Aim of the exercise> Gather every line in the data below that contains the word "tallest", and copy each such line in full.
• • • •
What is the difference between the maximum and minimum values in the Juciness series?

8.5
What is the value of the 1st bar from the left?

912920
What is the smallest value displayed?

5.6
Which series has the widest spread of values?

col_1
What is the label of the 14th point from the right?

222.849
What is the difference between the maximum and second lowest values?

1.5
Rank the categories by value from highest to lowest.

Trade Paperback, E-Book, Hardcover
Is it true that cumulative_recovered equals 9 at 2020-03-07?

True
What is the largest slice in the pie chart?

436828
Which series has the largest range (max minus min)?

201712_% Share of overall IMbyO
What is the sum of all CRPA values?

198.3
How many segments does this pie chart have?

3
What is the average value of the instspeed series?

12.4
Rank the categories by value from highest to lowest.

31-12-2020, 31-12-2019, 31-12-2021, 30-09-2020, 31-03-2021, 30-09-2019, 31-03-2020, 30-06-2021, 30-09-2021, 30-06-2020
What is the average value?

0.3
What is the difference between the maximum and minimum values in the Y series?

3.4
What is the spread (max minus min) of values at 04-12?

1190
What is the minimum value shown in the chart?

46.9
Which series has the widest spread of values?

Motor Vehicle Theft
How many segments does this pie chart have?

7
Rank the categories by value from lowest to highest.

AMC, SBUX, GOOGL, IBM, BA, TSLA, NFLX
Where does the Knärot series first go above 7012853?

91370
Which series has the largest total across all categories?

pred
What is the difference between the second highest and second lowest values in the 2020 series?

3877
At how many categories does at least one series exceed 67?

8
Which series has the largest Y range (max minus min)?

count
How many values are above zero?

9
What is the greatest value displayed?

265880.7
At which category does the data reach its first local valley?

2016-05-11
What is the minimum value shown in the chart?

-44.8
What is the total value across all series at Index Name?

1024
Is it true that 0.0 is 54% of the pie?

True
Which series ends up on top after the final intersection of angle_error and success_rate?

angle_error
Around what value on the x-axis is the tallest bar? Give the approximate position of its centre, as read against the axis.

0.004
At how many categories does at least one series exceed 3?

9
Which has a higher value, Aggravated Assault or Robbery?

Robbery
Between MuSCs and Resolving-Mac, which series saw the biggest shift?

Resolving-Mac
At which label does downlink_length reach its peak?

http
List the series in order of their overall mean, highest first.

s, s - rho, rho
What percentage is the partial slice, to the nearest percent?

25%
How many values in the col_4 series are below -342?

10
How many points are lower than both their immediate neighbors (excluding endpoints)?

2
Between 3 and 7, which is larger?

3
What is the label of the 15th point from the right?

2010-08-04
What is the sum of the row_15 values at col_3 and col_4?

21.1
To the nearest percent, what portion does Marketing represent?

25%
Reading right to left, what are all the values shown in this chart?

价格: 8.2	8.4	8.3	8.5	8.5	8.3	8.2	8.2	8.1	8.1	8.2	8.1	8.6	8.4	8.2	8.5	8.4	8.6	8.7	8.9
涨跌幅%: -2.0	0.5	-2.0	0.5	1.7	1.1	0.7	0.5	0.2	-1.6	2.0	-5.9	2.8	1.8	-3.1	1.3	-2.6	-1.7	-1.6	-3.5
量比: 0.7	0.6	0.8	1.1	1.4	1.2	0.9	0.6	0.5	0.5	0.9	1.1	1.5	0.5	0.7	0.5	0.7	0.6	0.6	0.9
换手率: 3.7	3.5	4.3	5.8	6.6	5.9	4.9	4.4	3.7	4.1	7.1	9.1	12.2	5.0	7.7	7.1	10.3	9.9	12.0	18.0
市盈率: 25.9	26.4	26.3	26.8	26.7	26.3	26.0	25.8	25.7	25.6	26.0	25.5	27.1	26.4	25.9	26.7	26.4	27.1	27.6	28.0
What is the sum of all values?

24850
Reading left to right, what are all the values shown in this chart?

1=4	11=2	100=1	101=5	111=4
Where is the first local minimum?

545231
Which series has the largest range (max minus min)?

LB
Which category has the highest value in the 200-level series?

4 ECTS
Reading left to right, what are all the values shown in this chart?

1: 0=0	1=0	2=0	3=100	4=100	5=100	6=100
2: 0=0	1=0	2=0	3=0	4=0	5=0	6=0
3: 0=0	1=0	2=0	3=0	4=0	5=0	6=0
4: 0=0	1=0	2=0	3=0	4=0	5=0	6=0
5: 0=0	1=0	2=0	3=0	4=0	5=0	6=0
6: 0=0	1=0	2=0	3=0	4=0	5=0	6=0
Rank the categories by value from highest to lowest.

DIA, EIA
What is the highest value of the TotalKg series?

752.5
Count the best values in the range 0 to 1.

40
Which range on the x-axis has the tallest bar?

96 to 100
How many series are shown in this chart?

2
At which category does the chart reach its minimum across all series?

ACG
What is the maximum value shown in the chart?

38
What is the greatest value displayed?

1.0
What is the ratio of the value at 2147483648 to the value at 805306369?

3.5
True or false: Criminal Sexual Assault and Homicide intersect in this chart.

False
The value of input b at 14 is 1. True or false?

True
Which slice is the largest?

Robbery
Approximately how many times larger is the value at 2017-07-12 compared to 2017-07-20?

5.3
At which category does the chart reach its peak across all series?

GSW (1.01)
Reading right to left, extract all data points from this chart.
• • • •
The completed task>
Around what value on the x-axis is the tallest bar? Give the approximate position of its centre, as read against the axis.
Which range on the x-axis has the tallest bar?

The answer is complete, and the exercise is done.